» PROBLEM DESCRIPTION:
Present every line of the source text in the records below as a JSON list of strings, one string per line, omitting blank lines. Leave the pictures out of the answer.

» SUPPLIED ENTRIES:
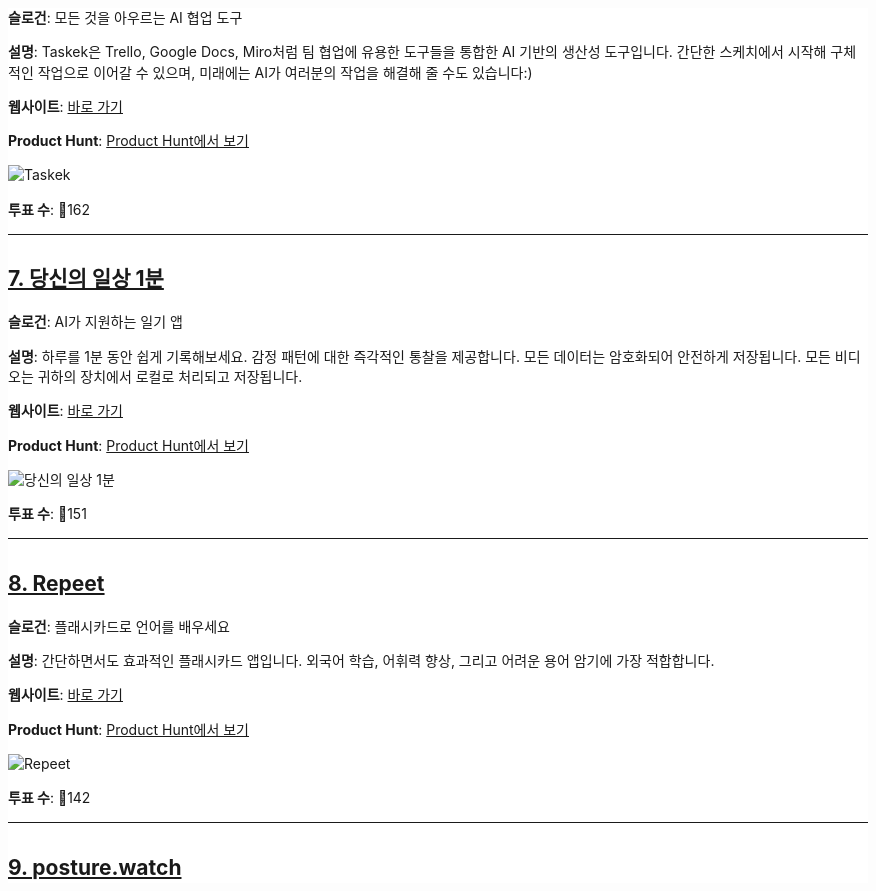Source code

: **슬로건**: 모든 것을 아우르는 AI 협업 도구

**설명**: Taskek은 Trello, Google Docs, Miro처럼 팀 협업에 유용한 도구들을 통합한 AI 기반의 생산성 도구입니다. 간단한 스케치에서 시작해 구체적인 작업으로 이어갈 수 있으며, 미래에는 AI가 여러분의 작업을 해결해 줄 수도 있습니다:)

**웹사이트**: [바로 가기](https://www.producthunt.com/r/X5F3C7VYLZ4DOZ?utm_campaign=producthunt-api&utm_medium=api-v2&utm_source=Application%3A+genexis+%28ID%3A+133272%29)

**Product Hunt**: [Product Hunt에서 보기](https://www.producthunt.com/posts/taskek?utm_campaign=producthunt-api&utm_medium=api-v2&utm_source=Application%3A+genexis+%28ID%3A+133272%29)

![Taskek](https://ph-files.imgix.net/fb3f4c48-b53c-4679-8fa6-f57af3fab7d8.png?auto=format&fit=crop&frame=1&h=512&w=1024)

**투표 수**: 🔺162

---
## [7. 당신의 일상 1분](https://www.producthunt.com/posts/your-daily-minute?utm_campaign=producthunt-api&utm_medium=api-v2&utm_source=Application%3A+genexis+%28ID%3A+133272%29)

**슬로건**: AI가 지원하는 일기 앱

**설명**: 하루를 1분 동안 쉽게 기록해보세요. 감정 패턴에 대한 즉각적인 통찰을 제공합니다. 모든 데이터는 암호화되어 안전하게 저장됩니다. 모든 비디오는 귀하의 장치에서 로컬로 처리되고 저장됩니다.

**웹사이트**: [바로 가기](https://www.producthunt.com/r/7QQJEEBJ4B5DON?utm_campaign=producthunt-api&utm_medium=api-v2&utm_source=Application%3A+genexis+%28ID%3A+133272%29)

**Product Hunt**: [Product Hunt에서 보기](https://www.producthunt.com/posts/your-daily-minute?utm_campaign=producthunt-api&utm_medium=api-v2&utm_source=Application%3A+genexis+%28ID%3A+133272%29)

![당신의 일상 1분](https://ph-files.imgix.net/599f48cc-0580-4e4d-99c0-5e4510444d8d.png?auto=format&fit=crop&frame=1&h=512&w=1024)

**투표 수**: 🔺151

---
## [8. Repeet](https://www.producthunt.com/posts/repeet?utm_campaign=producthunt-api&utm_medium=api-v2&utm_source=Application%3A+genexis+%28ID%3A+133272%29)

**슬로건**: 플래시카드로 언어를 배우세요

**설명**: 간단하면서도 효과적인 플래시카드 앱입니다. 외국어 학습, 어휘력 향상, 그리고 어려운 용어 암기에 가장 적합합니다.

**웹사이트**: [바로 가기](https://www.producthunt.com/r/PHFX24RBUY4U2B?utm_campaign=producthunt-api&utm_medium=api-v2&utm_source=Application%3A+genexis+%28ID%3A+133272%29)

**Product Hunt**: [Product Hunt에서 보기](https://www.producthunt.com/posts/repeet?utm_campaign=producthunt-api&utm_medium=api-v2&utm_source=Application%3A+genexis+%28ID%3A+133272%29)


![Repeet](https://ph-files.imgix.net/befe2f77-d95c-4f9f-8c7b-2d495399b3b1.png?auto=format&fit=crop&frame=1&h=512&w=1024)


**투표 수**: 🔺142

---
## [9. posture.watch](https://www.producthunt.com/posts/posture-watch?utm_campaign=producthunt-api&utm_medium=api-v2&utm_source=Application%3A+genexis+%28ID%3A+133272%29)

» ANSWER TO THIS TASK:
[
  "Source code",
  ": **슬로건**: 모든 것을 아우르는 AI 협업 도구",
  "**설명**: Taskek은 Trello, Google Docs, Miro처럼 팀 협업에 유용한 도구들을 통합한 AI 기반의 생산성 도구입니다. 간단한 스케치에서 시작해 구체적인 작업으로 이어갈 수 있으며, 미래에는 AI가 여러분의 작업을 해결해 줄 수도 있습니다:)",
  "**웹사이트**: [바로 가기](https://www.producthunt.com/r/X5F3C7VYLZ4DOZ?utm_campaign=producthunt-api&utm_medium=api-v2&utm_source=Application%3A+genexis+%28ID%3A+133272%29)",
  "**Product Hunt**: [Product Hunt에서 보기](https://www.producthunt.com/posts/taskek?utm_campaign=producthunt-api&utm_medium=api-v2&utm_source=Application%3A+genexis+%28ID%3A+133272%29)",
  "![Taskek](https://ph-files.imgix.net/fb3f4c48-b53c-4679-8fa6-f57af3fab7d8.png?auto=format&fit=crop&frame=1&h=512&w=1024)",
  "**투표 수**: 🔺162",
  "---",
  "## [7. 당신의 일상 1분](https://www.producthunt.com/posts/your-daily-minute?utm_campaign=producthunt-api&utm_medium=api-v2&utm_source=Application%3A+genexis+%28ID%3A+133272%29)",
  "**슬로건**: AI가 지원하는 일기 앱",
  "**설명**: 하루를 1분 동안 쉽게 기록해보세요. 감정 패턴에 대한 즉각적인 통찰을 제공합니다. 모든 데이터는 암호화되어 안전하게 저장됩니다. 모든 비디오는 귀하의 장치에서 로컬로 처리되고 저장됩니다.",
  "**웹사이트**: [바로 가기](https://www.producthunt.com/r/7QQJEEBJ4B5DON?utm_campaign=producthunt-api&utm_medium=api-v2&utm_source=Application%3A+genexis+%28ID%3A+133272%29)",
  "**Product Hunt**: [Product Hunt에서 보기](https://www.producthunt.com/posts/your-daily-minute?utm_campaign=producthunt-api&utm_medium=api-v2&utm_source=Application%3A+genexis+%28ID%3A+133272%29)",
  "![당신의 일상 1분](https://ph-files.imgix.net/599f48cc-0580-4e4d-99c0-5e4510444d8d.png?auto=format&fit=crop&frame=1&h=512&w=1024)",
  "**투표 수**: 🔺151",
  "---",
  "## [8. Repeet](https://www.producthunt.com/posts/repeet?utm_campaign=producthunt-api&utm_medium=api-v2&utm_source=Application%3A+genexis+%28ID%3A+133272%29)",
  "**슬로건**: 플래시카드로 언어를 배우세요",
  "**설명**: 간단하면서도 효과적인 플래시카드 앱입니다. 외국어 학습, 어휘력 향상, 그리고 어려운 용어 암기에 가장 적합합니다.",
  "**웹사이트**: [바로 가기](https://www.producthunt.com/r/PHFX24RBUY4U2B?utm_campaign=producthunt-api&utm_medium=api-v2&utm_source=Application%3A+genexis+%28ID%3A+133272%29)",
  "**Product Hunt**: [Product Hunt에서 보기](https://www.producthunt.com/posts/repeet?utm_campaign=producthunt-api&utm_medium=api-v2&utm_source=Application%3A+genexis+%28ID%3A+133272%29)",
  "![Repeet](https://ph-files.imgix.net/befe2f77-d95c-4f9f-8c7b-2d495399b3b1.png?auto=format&fit=crop&frame=1&h=512&w=1024)",
  "**투표 수**: 🔺142",
  "---",
  "## [9. posture.watch](https://www.producthunt.com/posts/posture-watch?utm_campaign=producthunt-api&utm_medium=api-v2&utm_source=Application%3A+genexis+%28ID%3A+133272%29)"
]